Image by Gerd Altmann from Pixabay

That said, the data generated by the machine learning algorithms is only half the picture. It informs the coaches and players of not only the probabilities and possibilities but also what could be done to help give the teams an edge over the competition. The decision making process on the pitch or track is no longer only a question of gut instinct, it’s about tempering and guiding the gut instinct with mathematics.

“The teams that are really embracing the new approach are going to win the championships”

Cris Collinsworth, Co-founder and CEO, Pro Football Focus. and Broadcaster for NBC Sports Sunday Night Football

We are at the crossroads of a change in sports paradigms. Coaches are beginning to accept that the data being processed by machine learning algorithms as guides for their game time decisions. The game is changing based on how teams are able to use and optimise machine learning to get the edge they need during game time.

Creating New Fan Experiences

That said, machine learning isn’t just giving the edge during game time. It’s also being used to create new fan experiences. Watching sports can become a pretty mundane experience for some. However, using machine learning and data analytics, broadcasters can create new experiences for fans to keep them more engaged.

Image by Gerd Altmann from Pixabay

In the United States, broadcasters have been experimenting using data lakes and machine learning to enhance the sports viewing experience. This isn’t just restricted to F1, NFL, NBA or the MLB. It’s across the board. These broadcasters are using machine learning to create overlays and explanations of complexities that help fans better understand the sport. In fact, with the amount of data they have at their fingertips, shout casters and commentators are able to see plays before they happen or even suggest some that would have led to a better outcome. These hints of information are also opening up the sports world to new audiences. It is also creating a more engaging experience for long time sports viewers and fans.

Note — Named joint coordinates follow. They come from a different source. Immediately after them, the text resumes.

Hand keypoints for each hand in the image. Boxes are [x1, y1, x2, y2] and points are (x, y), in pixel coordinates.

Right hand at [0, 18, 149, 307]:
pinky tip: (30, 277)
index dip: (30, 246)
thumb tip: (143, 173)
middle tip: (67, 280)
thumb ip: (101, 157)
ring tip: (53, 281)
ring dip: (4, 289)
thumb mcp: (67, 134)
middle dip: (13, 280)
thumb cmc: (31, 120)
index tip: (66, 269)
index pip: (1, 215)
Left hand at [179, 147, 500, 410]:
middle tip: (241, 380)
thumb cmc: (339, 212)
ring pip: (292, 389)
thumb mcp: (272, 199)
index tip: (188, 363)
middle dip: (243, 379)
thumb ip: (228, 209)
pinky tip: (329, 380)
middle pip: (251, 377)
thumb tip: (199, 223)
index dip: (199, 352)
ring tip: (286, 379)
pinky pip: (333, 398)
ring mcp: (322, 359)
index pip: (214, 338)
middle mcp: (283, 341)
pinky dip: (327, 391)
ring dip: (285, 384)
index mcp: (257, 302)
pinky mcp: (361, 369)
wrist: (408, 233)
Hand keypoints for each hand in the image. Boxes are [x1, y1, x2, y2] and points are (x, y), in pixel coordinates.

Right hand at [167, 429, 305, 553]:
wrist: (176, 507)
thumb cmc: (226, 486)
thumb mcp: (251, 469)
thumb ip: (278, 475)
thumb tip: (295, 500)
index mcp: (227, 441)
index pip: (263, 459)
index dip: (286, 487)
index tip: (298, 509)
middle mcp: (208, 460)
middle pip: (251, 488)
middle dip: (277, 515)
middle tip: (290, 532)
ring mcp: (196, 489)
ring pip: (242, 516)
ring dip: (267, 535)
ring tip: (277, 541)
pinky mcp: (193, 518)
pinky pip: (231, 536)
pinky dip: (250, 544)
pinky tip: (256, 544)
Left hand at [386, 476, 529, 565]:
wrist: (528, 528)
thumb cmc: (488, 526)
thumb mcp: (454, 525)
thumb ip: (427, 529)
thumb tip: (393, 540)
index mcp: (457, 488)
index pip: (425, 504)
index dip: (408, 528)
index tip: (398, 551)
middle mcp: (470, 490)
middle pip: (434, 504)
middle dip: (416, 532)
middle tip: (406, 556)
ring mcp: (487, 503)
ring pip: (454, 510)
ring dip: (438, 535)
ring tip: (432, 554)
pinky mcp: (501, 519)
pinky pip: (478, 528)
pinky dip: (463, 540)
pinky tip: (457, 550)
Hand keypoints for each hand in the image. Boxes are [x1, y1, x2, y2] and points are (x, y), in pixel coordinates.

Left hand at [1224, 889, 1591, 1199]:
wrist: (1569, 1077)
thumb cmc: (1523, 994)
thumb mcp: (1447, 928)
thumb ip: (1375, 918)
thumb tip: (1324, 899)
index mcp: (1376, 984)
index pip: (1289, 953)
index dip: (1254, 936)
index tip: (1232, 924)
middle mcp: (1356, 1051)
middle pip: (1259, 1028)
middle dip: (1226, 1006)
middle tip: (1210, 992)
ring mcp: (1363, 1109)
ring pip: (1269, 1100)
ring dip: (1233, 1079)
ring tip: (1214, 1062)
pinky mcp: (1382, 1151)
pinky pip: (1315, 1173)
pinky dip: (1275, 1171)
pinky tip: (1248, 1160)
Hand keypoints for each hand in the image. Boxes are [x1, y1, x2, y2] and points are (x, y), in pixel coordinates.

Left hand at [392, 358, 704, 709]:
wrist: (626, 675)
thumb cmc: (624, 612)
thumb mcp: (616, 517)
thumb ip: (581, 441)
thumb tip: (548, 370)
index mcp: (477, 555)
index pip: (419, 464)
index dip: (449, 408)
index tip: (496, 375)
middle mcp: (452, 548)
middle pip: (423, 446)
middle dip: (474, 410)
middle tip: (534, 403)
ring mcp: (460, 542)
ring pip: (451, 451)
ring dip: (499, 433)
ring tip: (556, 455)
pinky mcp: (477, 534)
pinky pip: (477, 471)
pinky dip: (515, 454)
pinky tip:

Given the amount of data being collected, it also comes as no surprise that broadcasters and even teams are looking into giving fans a better experience via a second screen. They are looking at what information would make sense and enhance the experience for viewers. Of course, raw data isn’t the answer but the data processed by machine learning algorithms are able to give a better understanding and appreciation to fans. In fact, they expect that it would engage a whole new type of viewer.

“You still need the human element”

Rob Smedley, Expert Technical Consultant, Formula 1

With all the emphasis on machine learning and data analytics, it would seem that sports will be reduced to 1s and 0s. However, as Rob Smedly highlighted, artificial intelligence and machine learning can never replace the driver or player. In fact, the thing that makes sports engaging is the human element in the game. It’s about how athletes are able to push boundaries of human performance and how we use the data to improve, not only the game, but also other aspects of human life.